CSS has standardized error correction from day one, although as
noted in comments on roc's blog it lacks "feature detection". But
graceful degradation seems to work as well with CSS as with HTML,
if not better.
With JS, new syntax is going to make old browsers throw
SyntaxErrors. There's no SGML-ish container-tag/point-tag model on
which to build fallback handling. One could use big strings and
eval, or XHR or generated scripts to source different versions of
the JS content -- but who wants to write multiple versions of JS
content in the first place.
The "find the closing brace" error correction idea founders on the
need to fully lex, which is (a) costly and (b) future-hostile.

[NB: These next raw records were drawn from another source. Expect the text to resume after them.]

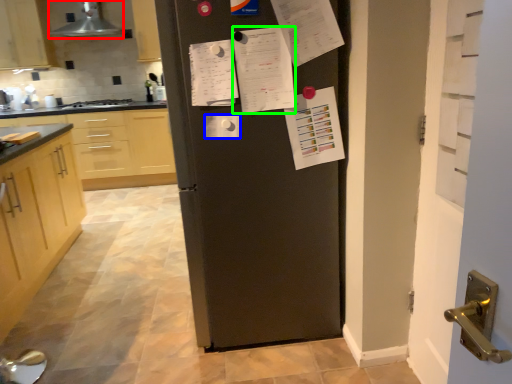
Question: Which object is the closest to the exhaust hood (highlighted by a red box)? Choose among these: paper (highlighted by a blue box) or list (highlighted by a green box).

Choices:
 (A) paper
 (B) list

Answer: (B)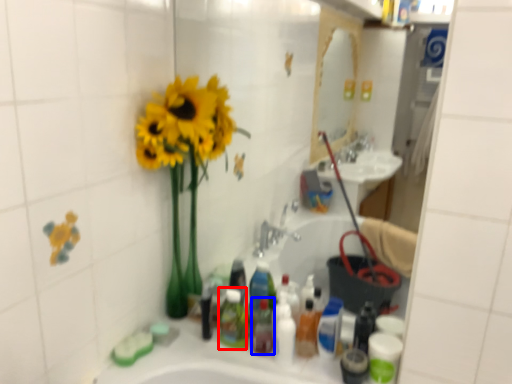
Question: Which point is further to the camera, toiletry (highlighted by a red box) or mouthwash (highlighted by a blue box)?

Choices:
 (A) toiletry
 (B) mouthwash

Answer: (A)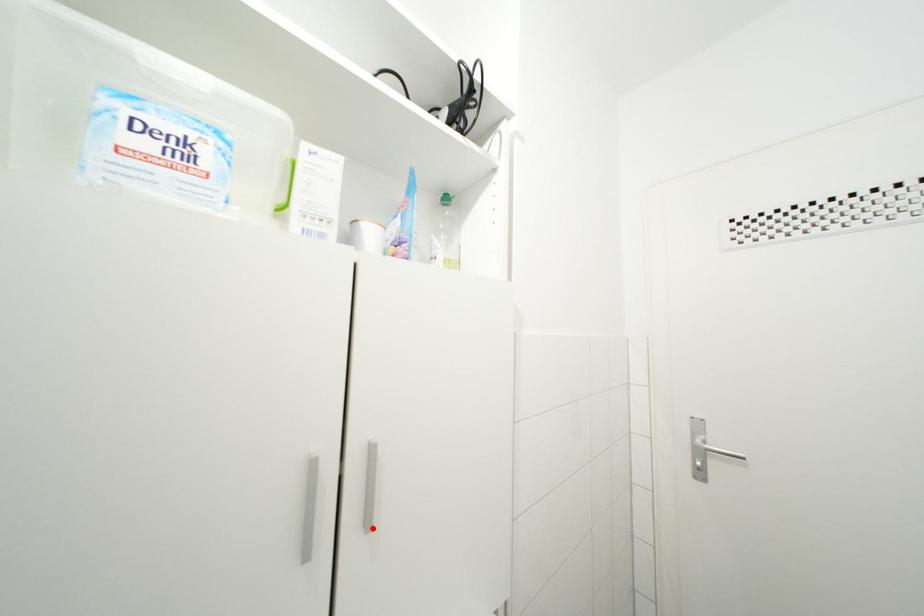
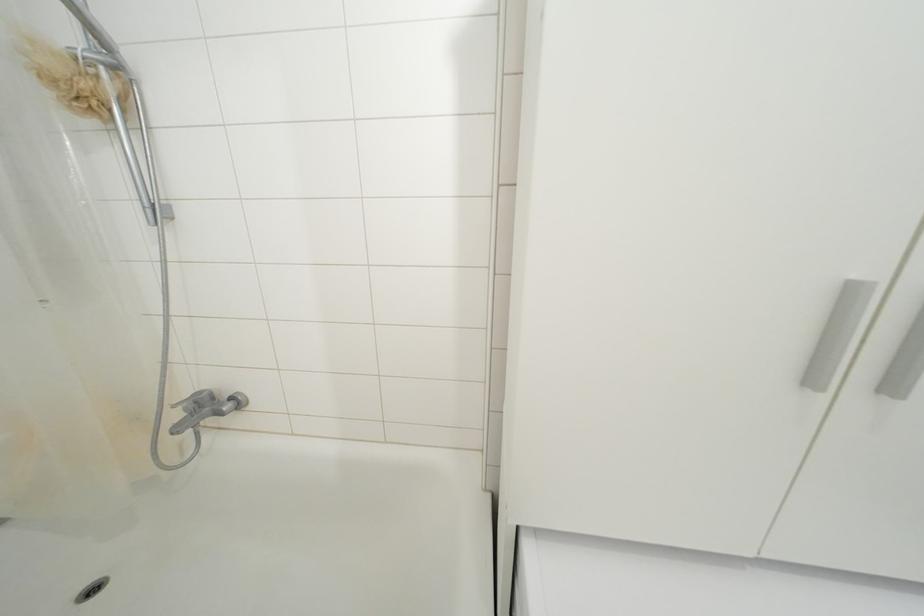
Locate, in the second image, the point that corresponds to the highlighted location in the first image.

(896, 392)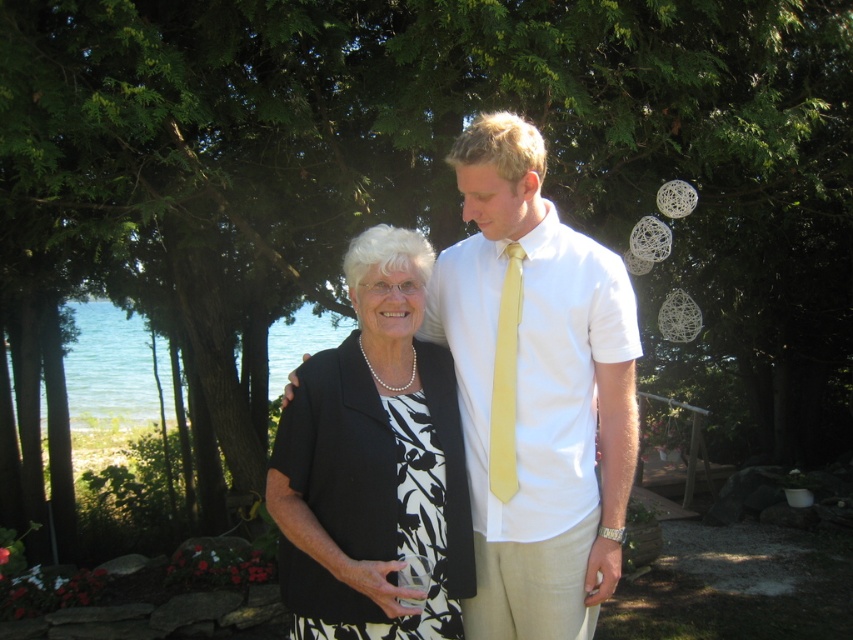
You are a photographer at the event and need to capture a photo of both the white cotton shirt at center and the yellow satin tie at center. Which one should you focus on first if you want to ensure both are in the frame?

You should focus on the yellow satin tie at center first because the white cotton shirt at center is to the right of it, so adjusting the frame to include both would require expanding to the right from the tie.

You are a photographer at a family event and need to ensure both the white cotton shirt at center and the yellow satin tie at center are visible in the photo. Given their positions, which one might appear larger in the final image?

The white cotton shirt at center appears larger in the photo because it is taller than the yellow satin tie at center.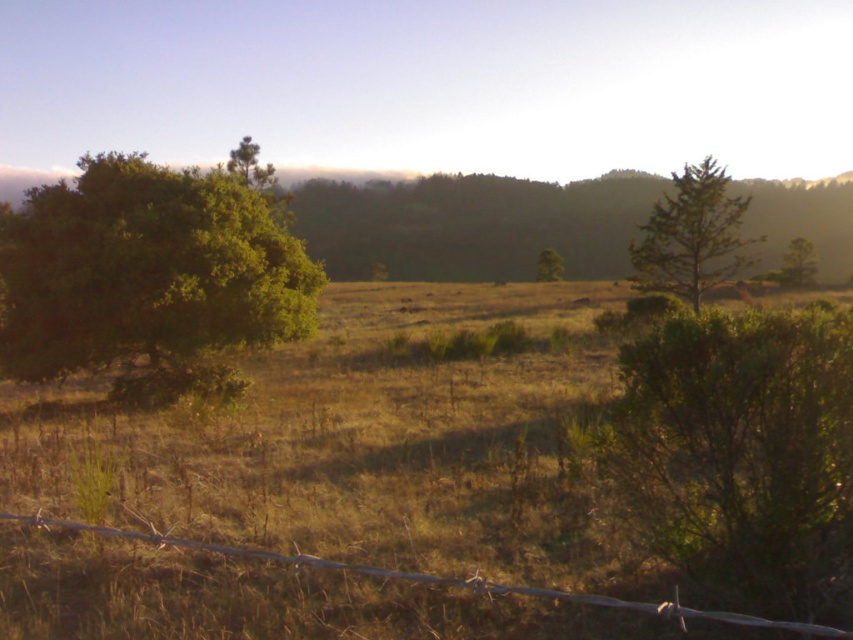
Question: Where is green leafy tree at right located in relation to green matte tree at center in the image?

Choices:
 (A) left
 (B) right

Answer: (B)

Question: Does green leafy tree at left have a greater width compared to green matte tree at center?

Choices:
 (A) yes
 (B) no

Answer: (A)

Question: Does metal wire fence at lower center come in front of green matte tree at center?

Choices:
 (A) no
 (B) yes

Answer: (B)

Question: Which point appears closest to the camera in this image?

Choices:
 (A) (67, 332)
 (B) (560, 257)
 (C) (689, 272)
 (D) (428, 576)

Answer: (D)

Question: Estimate the real-world distances between objects in this image. Which object is farther from the green matte tree at center?

Choices:
 (A) metal wire fence at lower center
 (B) green leafy tree at right

Answer: (A)

Question: Estimate the real-world distances between objects in this image. Which object is closer to the green leafy tree at left?

Choices:
 (A) green textured tree at upper right
 (B) green matte tree at upper center
 (C) green leafy tree at right

Answer: (B)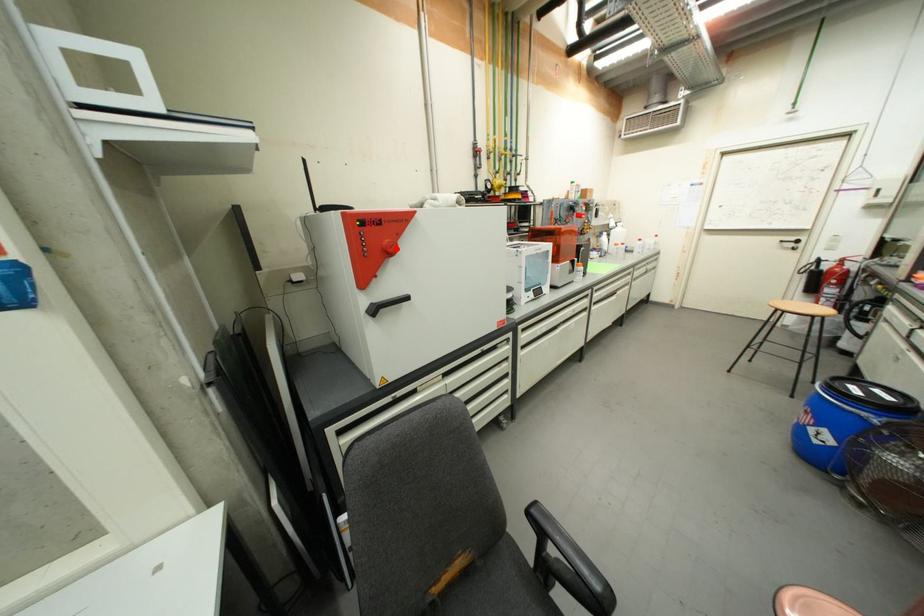
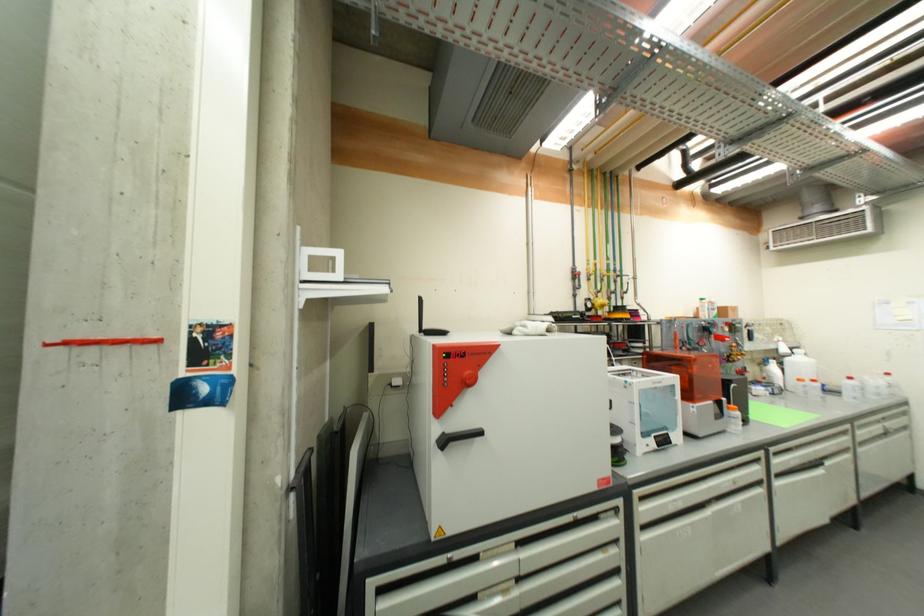
The point at the highlighted location is marked in the first image. Where is the corresponding point in the second image?

(476, 381)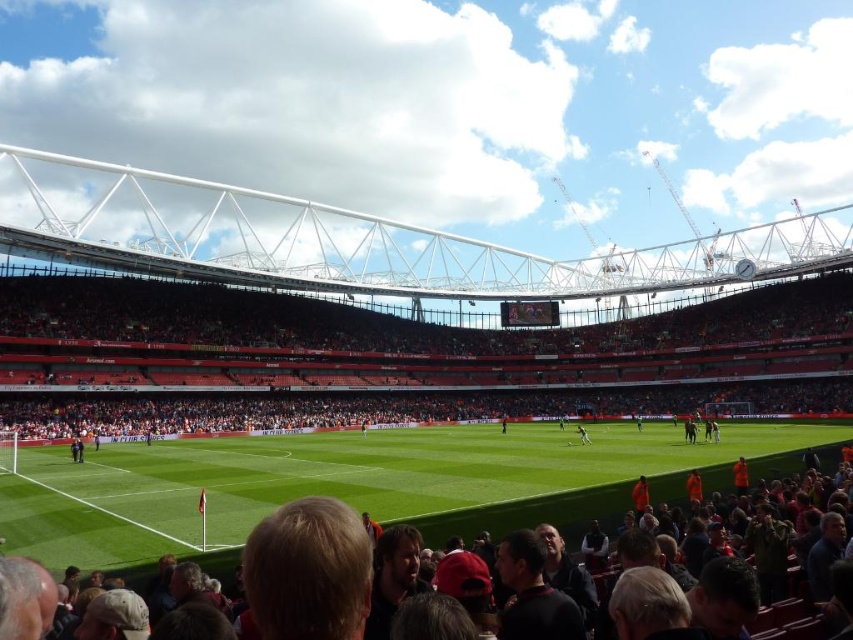
You are a stadium manager planning to replace the green grass at center with new artificial turf. The artificial turf rolls are 2 meters wide. Considering the existing red plastic seats at center, will the artificial turf fit between the seats?

The red plastic seats at center are wider than the green grass at center. Since the artificial turf rolls are 2 meters wide, you need to measure the width of the green grass area to ensure the turf will fit. However, since the seats are wider, the grass area might be narrower than 2 meters, so it may not fit without adjustments.

You are a drone operator flying a drone over the football stadium. Your drone is currently hovering above the green grass football field at center. You need to land your drone at the point with coordinates point (363, 481). Will the drone land on the green grass football field at center?

Yes, the point (363, 481) is on the green grass football field at center, so the drone will land there.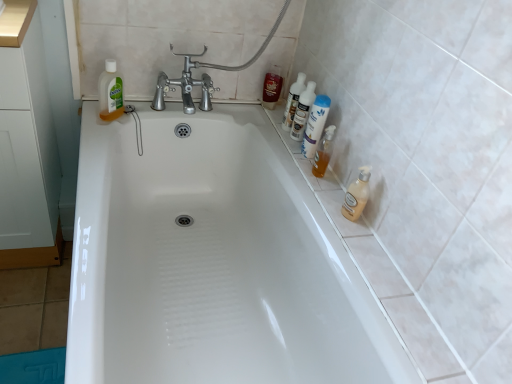
Question: Visually, is translucent plastic bottle at upper left, acting as the 4th cleaning product starting from the right, positioned to the left or to the right of white glossy bathtub at center?

Choices:
 (A) right
 (B) left

Answer: (B)

Question: From the image's perspective, relative to white glossy bathtub at center, is translucent plastic bottle at upper left, the first cleaning product when ordered from left to right, above or below?

Choices:
 (A) above
 (B) below

Answer: (A)

Question: Which is farther from the translucent plastic bottle at upper right, the 3th cleaning product when ordered from left to right?

Choices:
 (A) translucent plastic bottles at upper right, the 2th cleaning product positioned from the left
 (B) white glossy bathtub at center
 (C) translucent plastic bottle at right, which is the 3th toiletry from top to bottom
 (D) white matte cabinet at left
 (E) translucent plastic bottle at upper left, acting as the 4th cleaning product starting from the right

Answer: (D)

Question: Based on their relative distances, which object is farther from the translucent plastic bottle at right, the 1th toiletry positioned from the right?

Choices:
 (A) translucent beige pump bottle at right, which is counted as the 1th cleaning product, starting from the right
 (B) white matte cabinet at left
 (C) white glossy bottles at upper right, the 2th toiletry from the top
 (D) translucent plastic bottle at upper left, acting as the 4th cleaning product starting from the right
 (E) shiny red can at upper right, which is counted as the 1th toiletry, starting from the top

Answer: (B)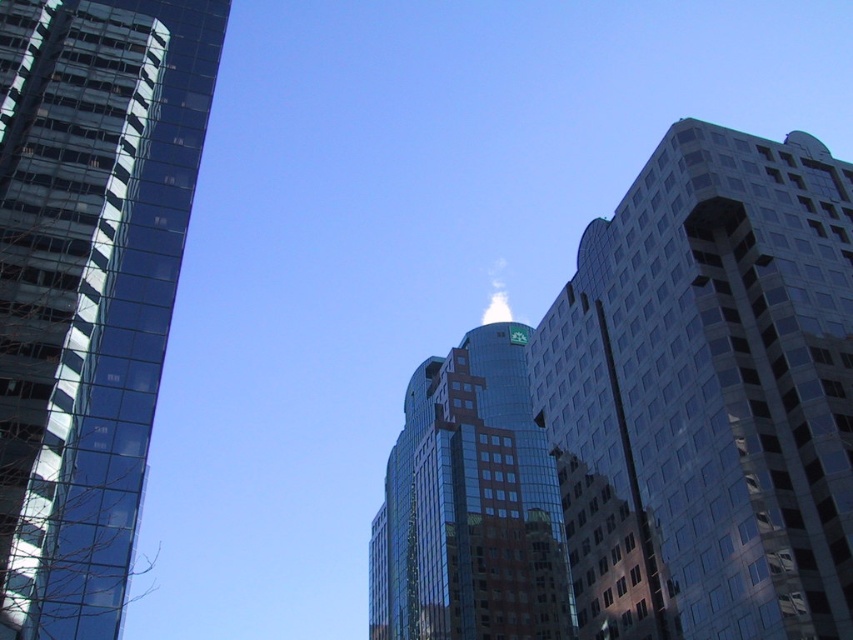
Question: Among these points, which one is nearest to the camera?

Choices:
 (A) (564, 612)
 (B) (848, 611)

Answer: (B)

Question: Does glassy blue skyscraper at right appear under shiny glass skyscraper at left?

Choices:
 (A) yes
 (B) no

Answer: (A)

Question: Based on their relative distances, which object is farther from the glassy reflective building at center?

Choices:
 (A) shiny glass skyscraper at left
 (B) glassy blue skyscraper at right

Answer: (A)

Question: Which point is closer to the camera?

Choices:
 (A) (770, 458)
 (B) (62, 630)

Answer: (B)

Question: Does glassy blue skyscraper at right appear on the right side of glassy reflective building at center?

Choices:
 (A) no
 (B) yes

Answer: (B)

Question: Can you confirm if glassy blue skyscraper at right is positioned above shiny glass skyscraper at left?

Choices:
 (A) yes
 (B) no

Answer: (B)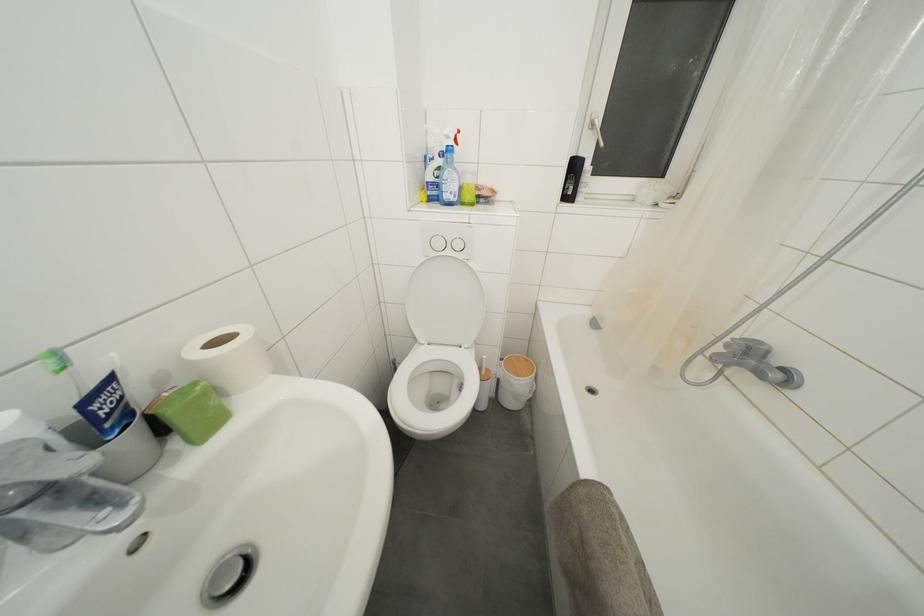
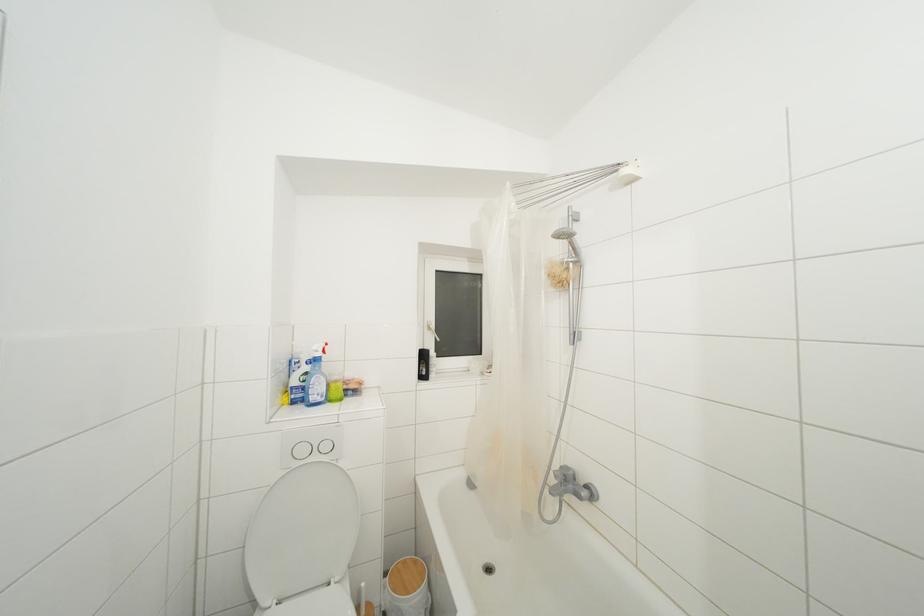
Find the pixel in the second image that matches [492,375] in the first image.

(371, 610)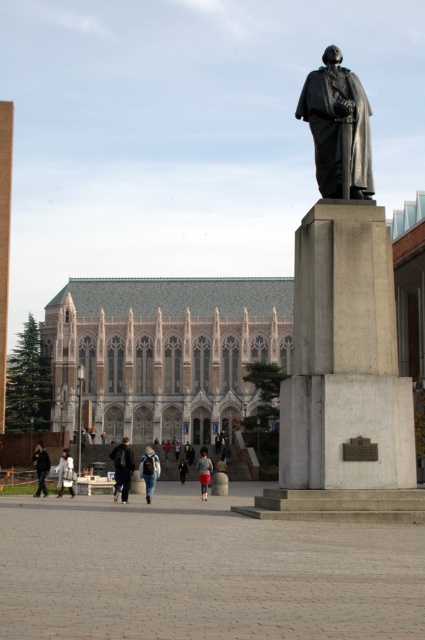
Question: Observing the image, what is the correct spatial positioning of dark gray jacket at lower left in reference to light gray fabric jacket at lower left?

Choices:
 (A) below
 (B) above

Answer: (B)

Question: Among these points, which one is farthest from the camera?

Choices:
 (A) (39, 452)
 (B) (368, 154)
 (C) (204, 460)
 (D) (153, 465)

Answer: (C)

Question: Which point is closer to the camera?

Choices:
 (A) polished bronze statue at center
 (B) matte black statue at center

Answer: (A)

Question: Is polished bronze statue at center smaller than denim jacket at center?

Choices:
 (A) no
 (B) yes

Answer: (A)

Question: Estimate the real-world distances between objects in this image. Which object is closer to the matte black statue at center?

Choices:
 (A) denim jacket at center
 (B) dark gray jacket at lower left
 (C) dark gray jacket at center
 (D) gray fabric pants at center

Answer: (A)

Question: Can you confirm if dark blue jeans at center is smaller than dark gray jacket at lower left?

Choices:
 (A) yes
 (B) no

Answer: (B)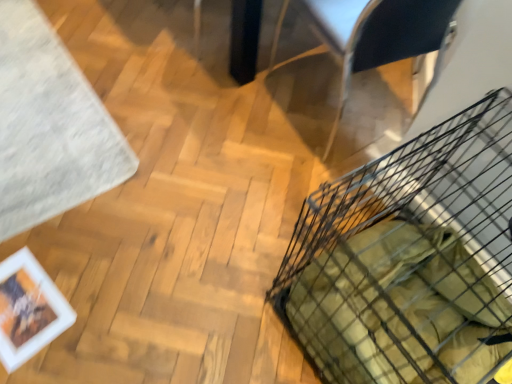
This screenshot has height=384, width=512. I want to click on free spot in front of metallic silver armchair at upper right, so click(273, 182).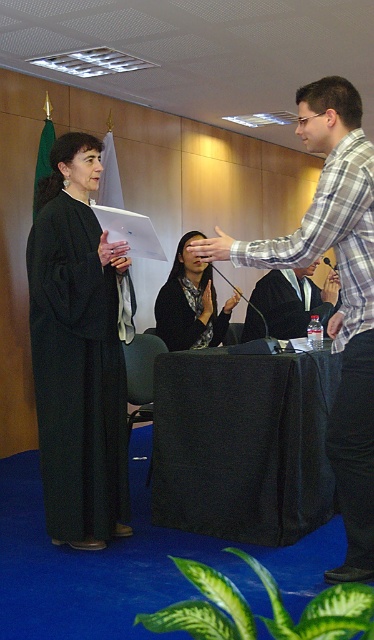
Which of these two, black fabric table at center or black matte robe at left, stands taller?

black matte robe at left is taller.

Is black fabric table at center thinner than black matte robe at left?

No.

The image size is (374, 640). What do you see at coordinates (243, 444) in the screenshot?
I see `black fabric table at center` at bounding box center [243, 444].

Locate an element on the screen. black fabric table at center is located at coordinates (243, 444).

Based on the photo, which is above, black fabric table at center or black matte robe at center?

black matte robe at center

From the picture: Does black fabric table at center come in front of black matte robe at center?

Yes, black fabric table at center is in front of black matte robe at center.

Find the location of a particular element. Image resolution: width=374 pixels, height=640 pixels. black fabric table at center is located at coordinates (243, 444).

Can you confirm if black robe at center is bigger than matte black jacket at center?

Yes.

Is black robe at center to the left of matte black jacket at center from the viewer's perspective?

No, black robe at center is not to the left of matte black jacket at center.

Does point (335, 112) come farther from viewer compared to point (228, 320)?

No, it is in front of (228, 320).

Locate an element on the screen. black robe at center is located at coordinates (341, 292).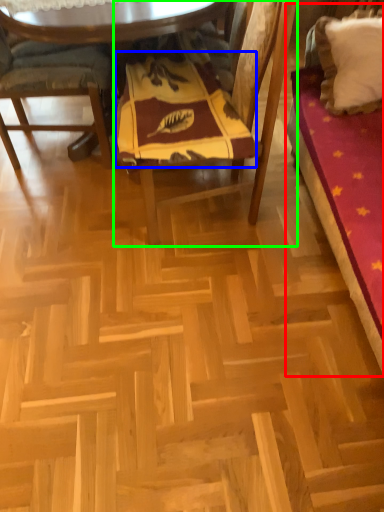
Question: Estimate the real-world distances between objects in this image. Which object is closer to bed (highlighted by a red box), blanket (highlighted by a blue box) or chair (highlighted by a green box)?

Choices:
 (A) blanket
 (B) chair

Answer: (B)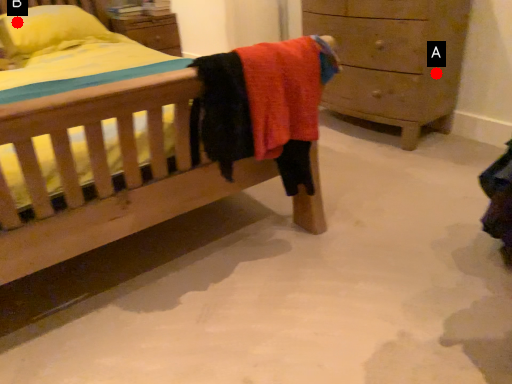
Question: Two points are circled on the image, labeled by A and B beside each circle. Which point is farther to the camera?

Allowing new syntax in the main grammar only, not in the lexical
grammar, seems too restrictive even if we never extend the lexical
grammar -- we might fix important bugs or adjust the spec to match
de-facto lexical standards, as we did for IE's tolerance of the /
[/]/ regexp literal.
So API object detection with fallback written in JS random logic
works (for some very practical if not theoretically pretty
definitions of "works") for the non-syntactic extensions coming in
Harmony, assuming we can dodge the name collision bullets. But for
new Harmony syntax, some kind of opt-in versioning seems required.
We survived this in the old days moving from JS1.0 to JS1.2 and
then ES3. One could argue that the web was smaller then (it was
still damn big), or that Microsoft's monopolizing helped
consolidate around ES3 more quickly (it did -- IE started ignoring
version suffixes on <script language=> as I noted recently).
Roc's point about fast feedback from prototype implementations to
draft standards is the principle to uphold here, not "no versioning".
Obviously we could avoid new syntax in order to avoid opt-in
versioning, but this is a bad trade-off. JS is not done evolving,
syntax is user interface, JS needs new syntax to fix usability
bugs. I'm a broken record on this point.
Secondarily, new syntax can help implementations too, both for
correctness and optimizations.
So I should stop being a broken record here, and let others talk
about opt-in versioning. It seems inevitable. We have it already in
a backward-compatible but semantically meaningful (including
runtime semantic changes!) sense in ES5 with "use strict".
Opt-in versioning s not a free ride, but it is going to a
destination we need to reach: new syntax where appropriate and
needed for usability and productivity wins.